Can you talk about what it was like to act opposite Michael Phillip Taylor? His character being somebody with a syndrome of thinking he’s Matthew McConaughey is uncanny and one of the film’s funniest parts.

Lydia: “I know Michael personally outside of this. The funny thing is we were talking about celebrities that you look like and Michael would always say, ‘I always get Matthew McConaughey.’ And we would say, ‘That is so funny. You do kind of look like him. You remind me of him.’ So that part was just perfect for him. He really got into that role. So it was fun to know him outside of shooting, and then knowing him in that role was crazy. He really did a great job. Copying his mannerisms too, it was amazing.”

Joe: “The first time I met Michael was during rehearsals right before shooting. I didn’t know he sounded any other way but like Matthew McConaughey because he remains in character. There’s no switch for him; once he switched that on, he wasn’t turning it off. I absolutely had no idea what he sounded like until after we were done filming, and then he slowly got back to his regular voice. We hung out recently, and I was like, ‘So is this what you really sound like, Mike?’ he said, ‘Yeah, pretty much. It took a little while for that character to fade off of me’. Talk about being professional, Michael’s it. He’s a true pro; he landed his character I thought perfectly. [He] kept a lot of comedy in it and believed that he was Matthew McConaughey by the time we filmed. I actually learned quite a bit from Michael, so it was a real blessing and a privilege to work with him.”

There are shades of noir and erotic thrillers in this film. I wanted to see if you guys watched any movies or had any movies in mind in preparation for these roles.

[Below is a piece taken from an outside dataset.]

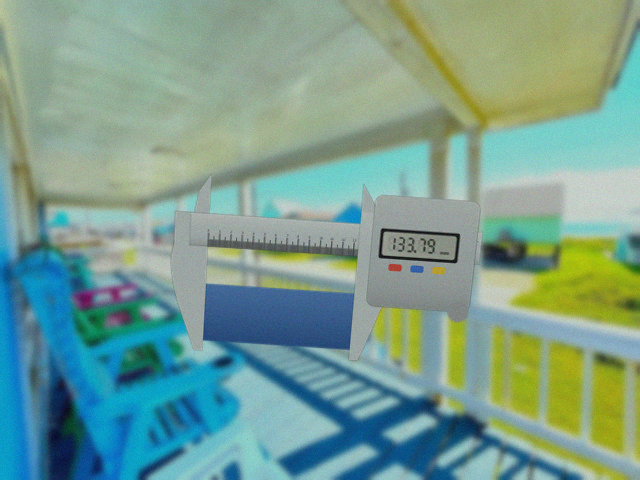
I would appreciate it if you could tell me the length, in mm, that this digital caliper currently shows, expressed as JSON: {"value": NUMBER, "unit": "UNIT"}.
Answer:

Lydia:Out of the Past was one of the main films we studied. Jane Greer has a simple, calm exterior [in that film]. I was trying to draw from the classic Femme Fatale, Ava Gardner type. But I don’t want to copy too much from other things. I want to develop my own style and develop the character my own way. So yeah, I would draw inspiration from certain films that I’ve seen before but I don’t want to do it too cookie-cutter from that.”

Joe: “Bruce had sent me a copy of the script… the vibe I got was, it gave me that Pulp Fiction vibe. So I watched Pulp Fiction again to get into that mindset of dark comedy thriller. A character I definitely identified with for Hunter was Bruce Willis’ character. He’s a regular guy, but he’s dealing with a lot of craziness.”

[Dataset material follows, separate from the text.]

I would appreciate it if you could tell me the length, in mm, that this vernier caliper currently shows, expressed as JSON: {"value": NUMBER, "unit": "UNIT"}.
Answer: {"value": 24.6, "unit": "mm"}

Lydia: “When you just said that, I was thinking of Natural Born Killers a little bit. Thinking that Mallory and Lindsey are both a little crazy. So I wanted to think that in her mind, she’s thinking that she’s like Natural Born Killers. And that the murder and the craziness are part of her romance.”

Our community has aspiring filmmakers shooting their first short film or only having a few short films under their belt. Can you guys give any advice to the people reading the blog any knowledge you grabbed, or advice you’d give to another actor about doing a five-day shoot?

Lydia: “Try to stay as calm as you can by getting support from the people you’re working with. If they’re not kind or giving support, it’s going to make things ten times harder. Be professional but also try to get a good relationship going with the people you’re working with.“

Joe: “That’s a really great point. And especially if you’re just starting out, be authentically you. When you’re starting on set, you’re a working actor; you always want to be professional and courteous, and kind to people. You want to help while also being open-minded to receiving help as well. Every time we’re on set, we’re always going to learn something new. I don’t care how long you’ve been in the game for. Nobody knows everything. So it’s always great to have that open mind, continue to learn, continue to create. Continue to help and pay it forward. Trust who you are as an actor; it’s always good to hone in on your craft and sharpen your sword so-to-speak but always keep that authenticity of who you are because that’s what’s going to show on screen. And have fun at the end of the day. We’re in the best industry in the world. We get to play pretend and have fun and be professional. It’s a dream come true to be doing this, so enjoy every minute of it.”

The film will be available to stream on Amazon Prime Video in September.